Overview
The site found here is a simple site but sometimes I would find it not running after a few hours or days later. Without any logging it made it impossible to understand why it would crash.
Adding Logging
So I made some changes to the code base to add on logging, and importantly, log those to a file so I can view them once I notice the site is no longer running.
The important parts here are the changes to the config/prod.exs
import Config
config :logger, :default_handler,
config: [
file: ~c"logs.log",
filesync_repeat_interval: 5000,
file_check: 5000,
max_no_bytes: 10_000_000,
max_no_files: 5,
compress_on_rotate: true
],
format: "$date $time $metadata[$level] $message"
This configuration allowed for the logger to pipe its logs to a file instead of the standard out. This configuration is only for running in prod
. So when running locally the logs will still be sent to the terminal.

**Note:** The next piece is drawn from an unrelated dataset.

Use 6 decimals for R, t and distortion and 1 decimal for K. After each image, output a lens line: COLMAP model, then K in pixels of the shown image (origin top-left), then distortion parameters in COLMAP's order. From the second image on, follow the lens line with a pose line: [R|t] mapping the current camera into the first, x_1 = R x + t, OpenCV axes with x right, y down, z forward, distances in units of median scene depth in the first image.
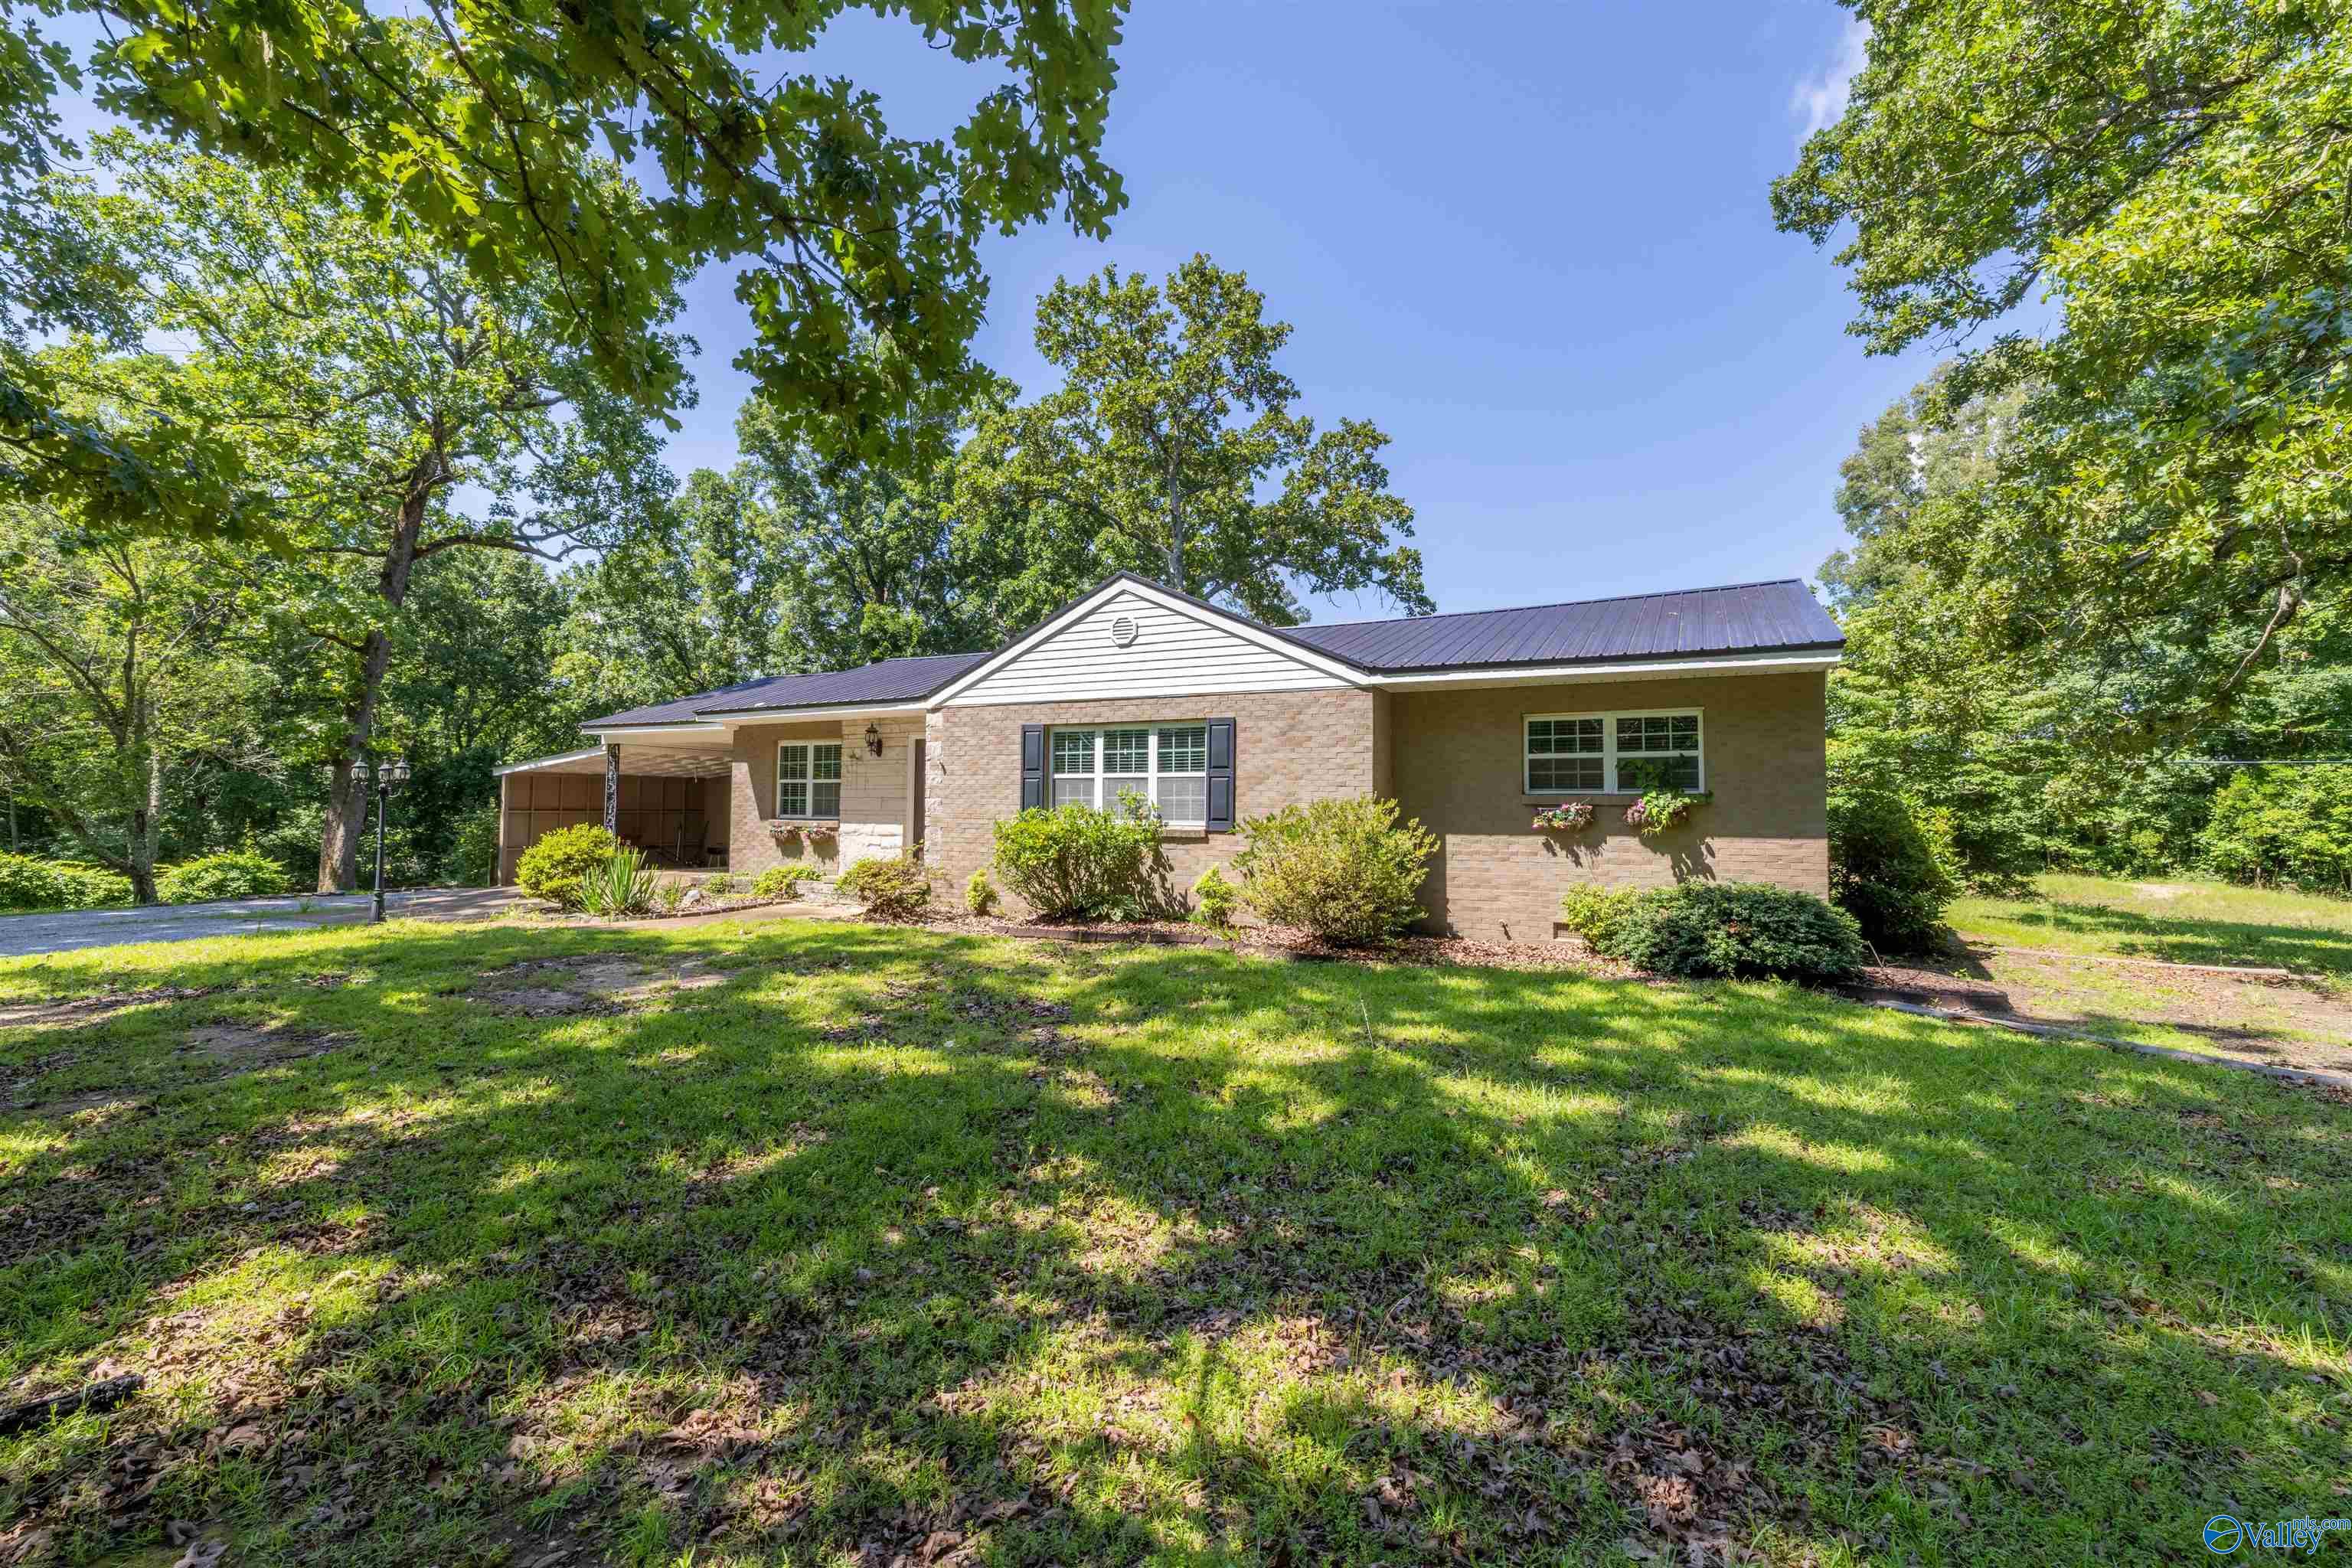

So with the logs in place I pushed out a new build and waited for the crash to happen again.
Not Enough Logging
Eventually the site did crash again and when I went to check the logs all that I saw was a message from the runtime saying that the application is shutting down with no reason why
Although this wasn't much to go off of it did give me something worthy to search for.
Shortly after beginning my search I learned about two logger configuration flags to use
handle_otp_reports
- This is true by default and is basically allow piping of Erlang and OTP logs, as I understand it.
handle_sasl_reports
- This is not true by default and for it to be enabled handle_otp_reports
must be true. This option allows for crash reports of supervisors.
So with this new knowledge I made those configuration changes and started a new build
Figuring Out the Issue
Eventually the site crashed again and this time the logs had something. I unfortunately do not have the logs anymore but once I read them it was pretty obvious what was going on and I also find a GitHub issue that relates.
In short the issue was that the site's connection to Bluesky was dropping thus the websocket would try to re-connect quickly afterwards, however Bluesky wasn't ready to accept the request. This loop would happen every quickly and eventually Erlang/OTP would kill the supervisor for misbehaving.
The solution to work around this issue was move the websocket connection in its own process and add some connection backoff logic.